JuliaIO/DiskArrays.jl

readblock! outputs values in wrong positions

Closed this issue · 11 comments

As of this version, the output of this looks wrong.
using the file from here

But, it also happens for other .tif and .nc chunked files.

This looks to happened only when the data is stored into multi chunks, then the reading of those gets corrupted. If is only one, then no issue, or if we use ds["DQF"].data[1:2000, 1:2000] is also fine.

DiskArrays 0.4.4

using YAXArrays
using NetCDF
using GLMakie

ds = open_dataset("noaa.nc")
heatmap(ds["DQF"])
Screenshot 2024-09-15 at 10 56 11

DiskArrays 0.3.23 Outputs the correct array

Screenshot 2024-09-15 at 10 46 43

see also, rafaqz/Rasters.jl#735

ooh interesting, thanks Lazaro! Good to know that it's a DiskArrays thing.

Curious that NetCDF.jl also has the same problem with the _Unsigned attribute. (The random high value areas are actually sign errors from UInt16 to Int16)...

The main issue is that heatmap seems to fall back to reading a DiskArray through the iterator interface. That means the data is looped through chunk by chunk while Makie is assuming it goes through normal julia iteration order, A small reproducer would be this one:

using DiskArrays.TestTypes
using GLMakie

data = [i+j for i in 1:200, j in 1:100]
da = AccessCountDiskArray(data, chunksize=(10,10))


heatmap(da)

while the following plot would be correct:

heatmap(da[:,:])

A solution to the problem at hand would be to read the data into memory before plotting heatmap(ds["DQF"][:,:]).

This is a more general issue with collect(diskarray) then? Good to know, but a lot of people will use it naively.

Should collect specifically return what one would expect on a diskarray, instead of looping chunk-wise?

No collect does the right thing. Makie must be actually iterating with iterate somewhere. Would be good to find that and switch it to a broadcast.

iterate and eachindex are both out of order (in chunk order). But if you use them together you get the right answers. Of course that can break in places.
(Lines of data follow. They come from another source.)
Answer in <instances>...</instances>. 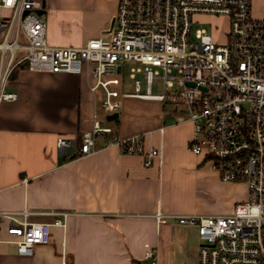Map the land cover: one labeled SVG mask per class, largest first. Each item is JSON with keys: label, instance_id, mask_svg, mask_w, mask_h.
Segmentation results:
<instances>
[{"label": "crops", "instance_id": "1", "mask_svg": "<svg viewBox=\"0 0 264 264\" xmlns=\"http://www.w3.org/2000/svg\"><path fill=\"white\" fill-rule=\"evenodd\" d=\"M117 3L45 0L46 43L80 47L108 37ZM251 16L264 19V0H251ZM115 77L109 85L121 108L107 125L119 139L142 135V155L103 149L105 138L96 139L99 151L89 157L59 151L58 138L79 144L91 129L101 94L89 91L85 75L23 67L12 75L7 89L17 99L0 104V210L26 209L28 222L59 219L64 227L52 225L49 243L21 257L0 222V264H59L62 256L68 264H145L148 250L157 264H197L196 229L169 218L158 222L154 214L226 216L245 201L244 183L222 182L205 156L187 151L192 124L182 106L130 97L133 85L125 92ZM154 149L160 157L149 159Z\"/></svg>", "mask_w": 264, "mask_h": 264}, {"label": "built area", "instance_id": "2", "mask_svg": "<svg viewBox=\"0 0 264 264\" xmlns=\"http://www.w3.org/2000/svg\"><path fill=\"white\" fill-rule=\"evenodd\" d=\"M44 2L0 0V104L17 99L7 87L19 68L85 75L89 91L101 94L95 99L91 129L81 133L79 144L58 138L56 148L89 157L99 151L96 139L105 138L103 149L142 155V135L119 139L104 125L121 108L109 78L120 74L121 62L137 63L132 78L141 74L142 79H133L129 96L182 106L192 124L187 151L205 156L222 182H241L247 189L245 201L230 215L156 212V220L169 218L196 229L197 264H264V19L251 16V0H118L108 37L88 39L80 47L46 43V24L39 14ZM199 15L227 19L223 44L204 29L192 31ZM155 79L161 82L158 95L151 92ZM147 156L159 158L160 152L150 150ZM31 214L26 209L0 210L7 242L21 257L49 243L52 225L64 227L59 219L52 224L28 222ZM143 261L157 264L156 252L146 251ZM59 264H68L64 256Z\"/></svg>", "mask_w": 264, "mask_h": 264}, {"label": "rangeland", "instance_id": "3", "mask_svg": "<svg viewBox=\"0 0 264 264\" xmlns=\"http://www.w3.org/2000/svg\"><path fill=\"white\" fill-rule=\"evenodd\" d=\"M194 22L195 23H193L192 25V31H195L196 29H204L209 35L213 37V39L217 43L223 44L225 42L224 34H226L228 31V22L226 18L217 17L213 15H208V16L199 15L195 17ZM120 65H121V72L119 75L115 77V79H118V81L122 83L123 91L130 92L131 88L129 86L130 84L133 85V79H138V80L142 79L141 74H136L135 77L132 78L133 71L137 70L139 68V65L134 62L131 63L121 62ZM142 92H143V88H142ZM151 92L153 95H158L162 92L161 82L159 80L155 79L152 82ZM107 124L109 123L104 122V125Z\"/></svg>", "mask_w": 264, "mask_h": 264}, {"label": "water", "instance_id": "4", "mask_svg": "<svg viewBox=\"0 0 264 264\" xmlns=\"http://www.w3.org/2000/svg\"><path fill=\"white\" fill-rule=\"evenodd\" d=\"M39 14H43V11H40ZM113 22H114V19L112 18V20L110 22V28L112 27ZM119 70H120V67L117 68V71H119ZM189 86H192V85L189 84ZM117 118H118V114L117 113H114V114L108 115L106 117V121L111 122V121L116 120Z\"/></svg>", "mask_w": 264, "mask_h": 264}]
</instances>
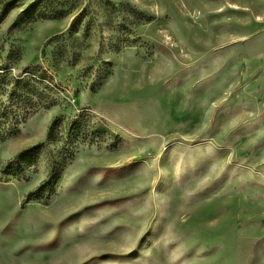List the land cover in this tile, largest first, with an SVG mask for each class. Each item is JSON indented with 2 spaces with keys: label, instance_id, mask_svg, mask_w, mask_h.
<instances>
[{
  "label": "rangeland",
  "instance_id": "obj_1",
  "mask_svg": "<svg viewBox=\"0 0 264 264\" xmlns=\"http://www.w3.org/2000/svg\"><path fill=\"white\" fill-rule=\"evenodd\" d=\"M0 264H264V0H0Z\"/></svg>",
  "mask_w": 264,
  "mask_h": 264
}]
</instances>
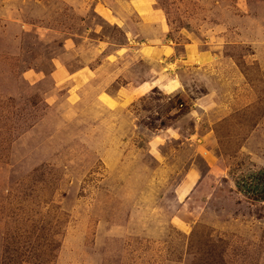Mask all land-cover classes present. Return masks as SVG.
<instances>
[{
  "label": "rangeland",
  "instance_id": "1",
  "mask_svg": "<svg viewBox=\"0 0 264 264\" xmlns=\"http://www.w3.org/2000/svg\"><path fill=\"white\" fill-rule=\"evenodd\" d=\"M264 0H0V264H264Z\"/></svg>",
  "mask_w": 264,
  "mask_h": 264
},
{
  "label": "trees",
  "instance_id": "2",
  "mask_svg": "<svg viewBox=\"0 0 264 264\" xmlns=\"http://www.w3.org/2000/svg\"><path fill=\"white\" fill-rule=\"evenodd\" d=\"M251 181H244L243 189L253 194L256 198L264 200V168L250 175Z\"/></svg>",
  "mask_w": 264,
  "mask_h": 264
}]
</instances>
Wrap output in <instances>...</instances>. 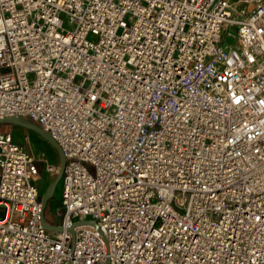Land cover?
<instances>
[{
    "label": "built area",
    "instance_id": "built-area-1",
    "mask_svg": "<svg viewBox=\"0 0 264 264\" xmlns=\"http://www.w3.org/2000/svg\"><path fill=\"white\" fill-rule=\"evenodd\" d=\"M8 118L66 167L50 231L0 130V264H264V0H0Z\"/></svg>",
    "mask_w": 264,
    "mask_h": 264
},
{
    "label": "rangeland",
    "instance_id": "rangeland-1",
    "mask_svg": "<svg viewBox=\"0 0 264 264\" xmlns=\"http://www.w3.org/2000/svg\"><path fill=\"white\" fill-rule=\"evenodd\" d=\"M233 31V30H232ZM234 32V31H233ZM236 43V40L232 37H228L224 40L223 45L232 46ZM29 120V119H26ZM1 131H6L14 134L16 139L22 143H25L28 151L37 159V162L42 163L37 164L39 172H41V179L39 181V187L41 188V194L44 195L47 189L57 181V176L60 172L61 159L59 158L58 151L50 145L44 138L32 130L26 129L21 126H16L10 123H6L0 126ZM26 137L29 139L26 140ZM55 156V157H52ZM46 162L50 165H54L56 169L55 173H50L45 170ZM91 174H95V168L93 166H88ZM63 184L62 181L56 186L54 191V198L50 200L47 210L45 213V218L48 223H60L63 217V212L61 211V200H62ZM183 198V193L177 192L174 201V206L179 211H184L185 207L178 204L179 199ZM61 211V213L59 212ZM4 217V210H0V219Z\"/></svg>",
    "mask_w": 264,
    "mask_h": 264
},
{
    "label": "water",
    "instance_id": "water-1",
    "mask_svg": "<svg viewBox=\"0 0 264 264\" xmlns=\"http://www.w3.org/2000/svg\"><path fill=\"white\" fill-rule=\"evenodd\" d=\"M6 123H10V124H13L16 126H21V127L26 128V129L34 131L35 133L39 134L42 138H44L50 145H52L58 151V153L60 155L61 167H60V172L57 176V181L54 182L47 189V191L43 195V199H42V203H43L42 216H43V223H44L45 227L50 231H59L61 229L60 227L52 226V225L47 223L46 218H45V213H46L47 206H48L50 200L54 198V191H55L56 186L62 180L63 173H64L65 167H66V156L63 153L59 144L50 136V134L45 132L43 130V128H41L39 125L35 124L34 122H32L30 120H26L24 118H8V119L0 120V126L3 124H6Z\"/></svg>",
    "mask_w": 264,
    "mask_h": 264
},
{
    "label": "crops",
    "instance_id": "crops-1",
    "mask_svg": "<svg viewBox=\"0 0 264 264\" xmlns=\"http://www.w3.org/2000/svg\"><path fill=\"white\" fill-rule=\"evenodd\" d=\"M52 157H55V156H52ZM59 158H60V156H59ZM61 159V158H60ZM37 160V159H36ZM37 164H41L42 165V163H39V162H37ZM40 188V187H39ZM40 192H41V188H40Z\"/></svg>",
    "mask_w": 264,
    "mask_h": 264
},
{
    "label": "trees",
    "instance_id": "trees-1",
    "mask_svg": "<svg viewBox=\"0 0 264 264\" xmlns=\"http://www.w3.org/2000/svg\"><path fill=\"white\" fill-rule=\"evenodd\" d=\"M41 172H42V170H41Z\"/></svg>",
    "mask_w": 264,
    "mask_h": 264
}]
</instances>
Hmm, looks like heatmap's convert_args call el32convert which calls elconvert. Have a look at these lines:
https://github.com/MakieOrg/Makie.jl/blob/6dfb420445065c56f5af7944c87ecdfc22eff507/src/conversions.jl#L707C1-L718C4
elconvert is calling map if it finds an abstract array with missings, or convert(AbstractArray{NewType}, input) otherwise. Either of these might be failing, I'm trying to narrow down where that might be happening.

OK, I have a smaller MWE:

map(identity, parent(ds["DQF"]))

gives me a bad heatmap.

map(f, A::AbstractArray) = collect_similar(A, Generator(f,A)) is the implementation that Julia points me to, and I can confirm that calling Base.collect_similar(parent(ds["DQF"]), Base.Generator(identity, parent(ds["DQF"]))) also has the same striping problem.

This is a more general problem, because map on a DiskArray may not work like you'd think it would. Maybe Base.collect_similar needs to be adjusted here, so that it iterates in the correct order?

Shouldn't DiskGenerator fix that? Maybe it's not being used somehow. I thought we had fixed this 😅

According to @which at least, it's not being used...

Ah this is #144 again, I hadn't seen that issue

Oh right we didn't actually fix that 😭

I don't have access to YAXArrays on my current system, but I tested with Rasters/DD/DiskArrays latest, and this is indeed working. Probably fixed by #198.